WORDS / JAY JENNINGS
ILLUSTRATION / CHAD MAUPIN

Very few Arkansans go away and stay away. Sam Walton stuck around even as his retail operation spanned the globe. Bill Clinton plunked his presidential library back in the state. Stephens Inc. goes toe-to-toe with Wall Street firms but doesn’t feel compelled to stray from Center Street in Little Rock. Charles Portis fits the mold of the Arkansan who roamed and then returned (though he doesn’t fit any other mold), and as usual he acutely observed and wryly articulated the phenomenon, through the voice of Ray Midge in the novel The Dog of the South: “A lot of people leave Arkansas and most of them come back sooner or later. They can’t quite achieve escape velocity.”

Those last two words gave me the title for the collection of Portis’s work I edited, subtitled “A Charles Portis Miscellany.” Arkansas runs through the book, like the state’s namesake river, but Portis’s Arkansas is not one of sweeping pronouncements and grand flowing waters, but sideways glances and trickling creeks. (Portis would never have called any work Arkansas, as did the poet John Gould Fletcher for his striving epic; now that I think about it, Fletcher couldn’t achieve escape velocity either.)

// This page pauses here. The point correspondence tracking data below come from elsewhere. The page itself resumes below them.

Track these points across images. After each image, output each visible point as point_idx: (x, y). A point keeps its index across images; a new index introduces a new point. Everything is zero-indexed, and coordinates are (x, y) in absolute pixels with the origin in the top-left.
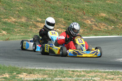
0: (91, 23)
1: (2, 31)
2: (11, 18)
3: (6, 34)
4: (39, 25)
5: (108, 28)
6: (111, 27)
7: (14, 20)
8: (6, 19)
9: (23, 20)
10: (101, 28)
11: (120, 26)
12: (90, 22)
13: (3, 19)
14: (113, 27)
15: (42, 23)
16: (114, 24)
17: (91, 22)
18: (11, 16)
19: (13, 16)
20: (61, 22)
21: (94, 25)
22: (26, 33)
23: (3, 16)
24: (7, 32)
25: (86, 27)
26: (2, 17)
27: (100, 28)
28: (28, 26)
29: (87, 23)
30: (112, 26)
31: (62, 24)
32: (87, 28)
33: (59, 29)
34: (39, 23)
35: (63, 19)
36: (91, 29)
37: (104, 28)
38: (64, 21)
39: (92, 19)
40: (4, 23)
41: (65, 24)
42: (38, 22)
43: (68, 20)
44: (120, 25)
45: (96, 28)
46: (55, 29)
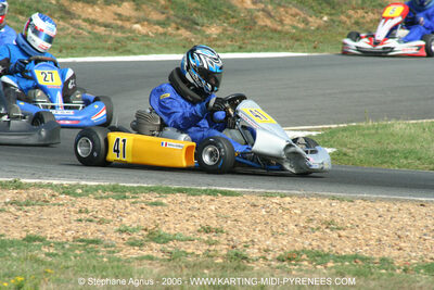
0: (252, 7)
5: (307, 24)
6: (318, 21)
11: (349, 17)
14: (325, 18)
16: (333, 12)
21: (260, 13)
27: (281, 21)
29: (239, 6)
30: (321, 18)
31: (155, 9)
33: (143, 25)
34: (80, 4)
41: (166, 8)
44: (351, 12)
45: (268, 22)
46: (127, 25)
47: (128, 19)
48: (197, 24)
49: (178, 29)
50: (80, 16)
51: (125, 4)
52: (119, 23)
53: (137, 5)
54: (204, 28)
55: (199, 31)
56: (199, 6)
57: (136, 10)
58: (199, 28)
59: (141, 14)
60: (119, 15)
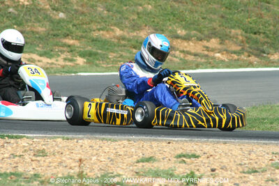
18: (115, 25)
26: (93, 26)
31: (235, 43)
34: (179, 41)
40: (93, 41)
41: (243, 42)
46: (211, 54)
47: (213, 50)
48: (264, 53)
49: (249, 56)
50: (178, 49)
51: (213, 40)
52: (206, 53)
53: (222, 40)
54: (269, 56)
55: (265, 57)
56: (269, 41)
57: (221, 43)
58: (265, 55)
59: (224, 47)
60: (207, 47)
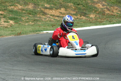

In the one extended autobiographical piece Portis has published, “Combinations of Jacksons,” he recounts a childhood of margins and borders: he hears tales from his great grandfather about service on the Western edge of the Civil War, so unlike the carnage of Gettysburg, a thousand miles away; he recalls his own attempts, at age eight, to escape capture by imaginary Nazis (who of course weren’t pursuing anybody in Arkansas) by hollowing out a reed and submerging himself in the creeks around his home in Mount Holly, “in Union County, Arkansas, which adjoins Union Parish, Louisiana.” Though Arkansas is landlocked, hours from any coast, what place is more marginal than one people aren’t paying any attention to?

When Portis decided to try a career as a novelist, after distinguishing himself with a journalism career that took him to its peak – the London bureau chief for the New York Herald Tribune – he returned to a cabin on the White River and wrote Norwood. Tom Wolfe, the novelist and a onetime colleague at the Herald Tribune, has famously exclaimed about the location of his labors, “A fishing shack! In Arkansas!” Later, Portis moved to Little Rock and would launch himself from there to places even farther afield, both geographically and imaginatively: McAlester, Oklahoma; dusty towns in Mexico and British Honduras; a number of odd lots in Texas like La Coma; and Burnette, Indiana, “the most fashionable suburb of Gary.” While his peers like Wolfe, John Updike and Philip Roth were plumbing the depths of suburban and urban malaise, Portis was roaming the forgotten places and finding American dreamers and schemers.

For all that he has lived 70 or so years in Arkansas, the state is not a fundamental part of the fictional world of his novels. Norwood Pratt lives in east Texas and merely passes through Arkansas—slamming on the brakes once, disastrously, to watch a possum climb through a fence—on his way to New York and back. Mattie Ross of True Grit is proudly from Yell County but lights out for the territory on her revenge quest before coming home to spend her spinsterhood and eventually tell her tale. Ray Midge of The Dog of the South departs and returns to Little Rock but mostly wanders through Texas and into Mexico in search of his wife and Ford Torino. And the word “Arkansas” makes
a lone appearance each in Masters of Atlantis (“Moaler was in his Arkansas duck blind”) and Gringos, where Jimmy Burns IDs himself as being from the Arklatex, and even then from Louisiana.

If Arkansas has a claim on him, it is as the place where he learned to listen. In an interview with his former Arkansas Gazette colleague Roy Reed, Portis notes that his father’s side of the family “were talkers rather than readers or writers. A lot of cigar smoke and laughing when my father and his brothers got together. Long anecdotes. The spoken word.” Portis’s “ear” was honed in Arkansas while reading too. He worked for the Northwest Arkansas Times when he was a journalism student at the University of Arkansas and edited dispatches from “lady stringers in Goshen and Elkins,” he tells Reed, and his job “was to edit out all the life and charm from these homely reports. Some fine old country expression, or a nice turn of phrase—out they went.”

Portis took his Arkansas ear and traveled and listened to people at the margins, whether they were characters like Cezar Golescu from the Caspian Sea or Mattie Ross from near Dardanelle in Yell County. He heard them and conveyed this truth back to us: America is almost all margin.